Actinomyces are gram-positive, non-acid fast, anaerobic or microaerophilic filamentous branched bacteria which are very difficult to grow in culture, less than 30% of cultures being positive for this bacterial infestation. Cervicofacial region is the most common area of involvement by actinomyecetes.6 The pathogenesis is associated to its capacity to act as an intracellular parasite and thus resist phagocytosis as well as its inclination to spread without respect for well-established tissue plains.3, 4, 5, 6
Treatment for these lesions is surgical excision of the cyst or tonsillectomy, depends on the clinical presentation.5, 6 Intact excision of tonsil is important as its contents could have an irritating effect on the surrounding fibrovascular tissue. Excised tonsils must be sent for histopathological examination for correct treatment and importance of follow-up due to increased risk of recurrence.

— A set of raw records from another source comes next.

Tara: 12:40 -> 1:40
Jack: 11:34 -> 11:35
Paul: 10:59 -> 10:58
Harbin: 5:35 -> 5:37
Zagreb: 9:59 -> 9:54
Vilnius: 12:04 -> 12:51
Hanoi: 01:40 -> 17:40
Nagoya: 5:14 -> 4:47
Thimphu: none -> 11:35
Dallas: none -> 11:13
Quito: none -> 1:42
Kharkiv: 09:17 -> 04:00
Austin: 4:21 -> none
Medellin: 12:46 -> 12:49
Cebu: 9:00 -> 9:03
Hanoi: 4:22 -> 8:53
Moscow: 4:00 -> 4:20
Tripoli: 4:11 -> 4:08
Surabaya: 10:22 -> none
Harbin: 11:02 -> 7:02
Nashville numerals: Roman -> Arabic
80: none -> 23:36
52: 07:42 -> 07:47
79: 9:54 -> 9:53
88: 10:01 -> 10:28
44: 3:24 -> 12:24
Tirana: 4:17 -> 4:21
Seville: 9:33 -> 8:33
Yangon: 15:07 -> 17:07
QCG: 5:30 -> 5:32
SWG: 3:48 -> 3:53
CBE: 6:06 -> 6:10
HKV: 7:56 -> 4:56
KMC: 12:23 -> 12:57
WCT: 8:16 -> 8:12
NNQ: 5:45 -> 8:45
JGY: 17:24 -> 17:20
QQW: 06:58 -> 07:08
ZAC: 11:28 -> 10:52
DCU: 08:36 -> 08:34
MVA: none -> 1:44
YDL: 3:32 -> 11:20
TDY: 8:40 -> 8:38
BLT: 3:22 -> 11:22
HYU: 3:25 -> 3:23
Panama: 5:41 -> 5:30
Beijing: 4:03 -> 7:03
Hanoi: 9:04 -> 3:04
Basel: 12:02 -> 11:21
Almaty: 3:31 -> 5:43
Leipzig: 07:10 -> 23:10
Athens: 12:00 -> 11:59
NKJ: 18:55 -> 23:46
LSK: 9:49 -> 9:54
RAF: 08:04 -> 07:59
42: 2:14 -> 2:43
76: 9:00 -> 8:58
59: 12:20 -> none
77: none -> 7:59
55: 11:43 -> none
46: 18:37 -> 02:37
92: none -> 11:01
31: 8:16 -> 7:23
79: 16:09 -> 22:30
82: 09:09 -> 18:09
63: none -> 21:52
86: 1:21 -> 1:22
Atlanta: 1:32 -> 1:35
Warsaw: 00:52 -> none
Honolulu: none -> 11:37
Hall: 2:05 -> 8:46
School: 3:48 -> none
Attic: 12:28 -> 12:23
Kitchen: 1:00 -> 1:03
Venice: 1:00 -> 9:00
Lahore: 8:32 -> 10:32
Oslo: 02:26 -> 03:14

To conclude the importance of this case report, is to highlight the rarity of epidermal inclusion cyst and actinomycetes in the tonsil together, and one might be the cause of another entity. Clinically patient might represent as difficulty in swallowing and can mimic malignancy. Surgical intervention is compulsory with histopathological examination, in each and every case to differentiate between benign and malignant pathology and to start correct treatment with importance of regular follow-up.
Conflicts of Interest
The authors declare that there are no conflicts of interest regarding the publication of this paper.